══ READING PASSAGE ══

It turns out that Colette hasn't a whit of psychic power -- even reading Tarot cards is beyond her -- but she does become Alison's personal assistant/business partner. She gets Alison's affairs in order and her career on the right track. Colette doesn't quite believe in the paranormal, but like most of us she can "entertain simultaneously any number of conflicting opinions." When "[f]aced with the impossible", Colette's mind "simply scuttle[s] off in another direction."

Colette learns much of the psychic biz -- Mantel skewers the "Sensitives" with sparkling satire -- is fakery and flimflam. Alison uses such techniques herself, but not to defraud. She smoothes uncomfortable truths and conveys soothing messages to her audiences and clients rather than passing on the lies and confabulations of the perfidious, selfish, trivial, generally clueless dead.

Although she doesn't particularly believe, Collette cannot deny Alison's abilities. Colette believes enough to be frightened of the afterlife as Alison paints it:

...the bewildered dead clustered among the dumpsters outside of burger bars, clutching door keys in their hands or queuing with their lunchboxes where the gates of a small factory once stood... There are thousands of them out there, so pathetic and lame-brained they can't cross the road to get where they are going, dithering on the kerbs of new arterial roads and byways... they follow [Alison home], and stat petering the first chance they get. They elbow her in the ribs with questions always questions; but never the right ones. Always, where's my pension book, has the Number 64 gone, are we having a fry-up this morning? Never, am I dead?...

 

Collette also probes and prods Alison with questions in pursuit of material for a book she intends to produce. Dead voices and strange noises play havoc with the recordings of the interviews, but the dialogues also force Alison to begin confronting her past, much of which is unclear to her until Colette forces her to talk about it. Even before we know the entire story it's a past nasty enough to establish a possibility (never voiced by characters or author) that Alison's supernatural abilities might stem from psychosis rather than psychic connection. Spirit guide Morris, in fact, was one of a murderous band of thugs who dominated Alison's unspeakably brutal childhood. As Alison recalls more of her childhood, Morris's dead but still villainous mates seem to be reassembling to further torture her.

═══

■ WHAT IS REQUIRED
In the book review, what role does Colette take on for Alison?

══ DATA PROVIDED ══

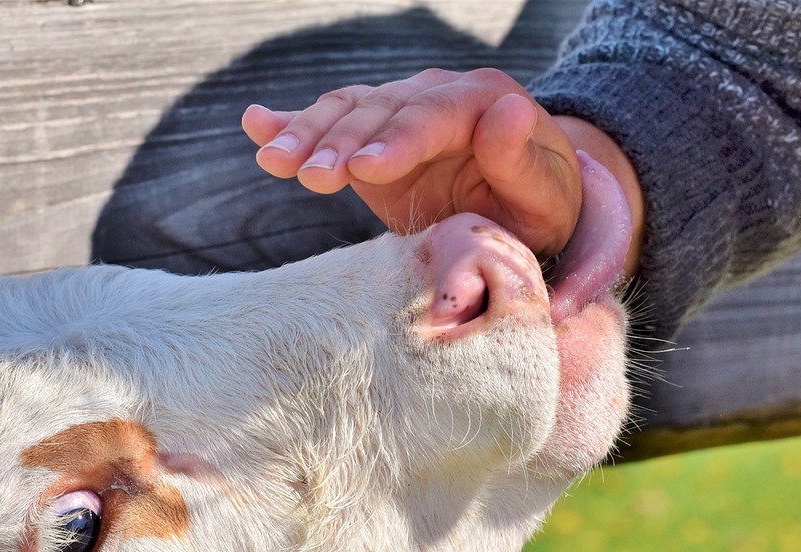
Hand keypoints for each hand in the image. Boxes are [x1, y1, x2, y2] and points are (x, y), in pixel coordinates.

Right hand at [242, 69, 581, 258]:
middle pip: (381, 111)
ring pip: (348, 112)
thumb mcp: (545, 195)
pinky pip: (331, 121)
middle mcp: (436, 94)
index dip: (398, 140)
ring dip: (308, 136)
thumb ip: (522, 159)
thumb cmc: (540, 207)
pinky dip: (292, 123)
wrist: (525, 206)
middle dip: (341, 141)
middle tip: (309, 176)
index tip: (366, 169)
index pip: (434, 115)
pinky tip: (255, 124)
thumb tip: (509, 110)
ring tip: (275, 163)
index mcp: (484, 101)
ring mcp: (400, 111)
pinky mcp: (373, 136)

═══
══ DATA PROVIDED ══

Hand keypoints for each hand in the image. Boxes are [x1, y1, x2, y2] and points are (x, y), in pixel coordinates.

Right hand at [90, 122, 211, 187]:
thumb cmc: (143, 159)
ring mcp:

═══

■ WRITTEN RESPONSE
She becomes Alison's personal assistant and business partner.